Non è il caso di contare i giorni. Il mio cuore è già abbastanza sotto sforzo.
Lo sento strano, diverso. Troppo lento e troppo veloce allo stesso tempo. Quasi caldo, bollente, e subito dopo freddo come il ghiaccio. Non lo seguo, non riesco a capire il numero dei battiti, non riesco a decifrarlo.
Le persone non capiscono quando stai male. Ti guardano e vanno avanti, proseguendo per la loro strada. Nessuno si ferma a capire, nessuno si ferma.
Ricordo qualche anno fa, quando le mie gambe probabilmente erano un tantino più corte e il mio cervello ragionava nel modo più sbagliato in assoluto, e ricordo la solitudine che s’impossessava di me, che mi faceva sua. La mia irrefrenabile voglia di urlare s’interrompeva li e taceva. Era impossibile farlo, quasi come se non avessi voce. Mi ostinavo a rimanere ferma lì, in quell’angolino semi oscurato, inoltrata nell’ombra di quella luce che non riusciva a toccarmi.

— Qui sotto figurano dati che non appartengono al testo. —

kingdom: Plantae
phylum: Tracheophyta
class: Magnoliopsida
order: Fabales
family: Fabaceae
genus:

Ricordo quando parlavo delle stelle e pensavo che ognuna di esse corrispondesse ad una persona sulla terra. La propria anima gemella, la propria salvatrice. Andavo avanti pensando che una di loro, proprio una di quelle cosi belle e splendenti, stesse risplendendo per me e mi dicesse, a bassa voce, di fare dei lunghi respiri e chiudere gli occhi.
Non so quanta verità ci fosse in quei pensieri, ma mi aiutava… almeno un po’.
Spesso rimanevo a fissare il vuoto che vi era in cielo, in quelle giornate grigie in cui a riflettere non vi era nulla, e pensavo. Quando mai non lo facevo.
In quel periodo della mia vita, così buio e sconsolato, il pensiero delle stelle mi stava offuscando il cervello e un giorno decisi che avrei dovuto avvicinarmi di più a loro e toccarle con mano. Ci provai, sorpassai la soglia che mi divideva da quei bellissimi puntini enormi disegnati nel cielo, ma qualcosa mi bloccò. Forse la paura di rimanerne delusa, o forse la ragione mi prese per mano e mi tirò a se, abbracciandomi.
Quello stesso periodo è oggi. Quegli stessi momenti sono le ore di adesso e mi limito a restare lontano dalla luce, rifugiandomi nella sua ombra. Ma questa volta delle stelle non vi è ombra nella mia testa. Nessuna voglia di toccarle, né alcuna paura s’impossessa della mia mente. Guardo da lontano quello che sembrava fosse il mio futuro e ne traggo ispirazione per un qualcosa che magari, chissà, un giorno mi avvolgerà nel suo incessante splendore.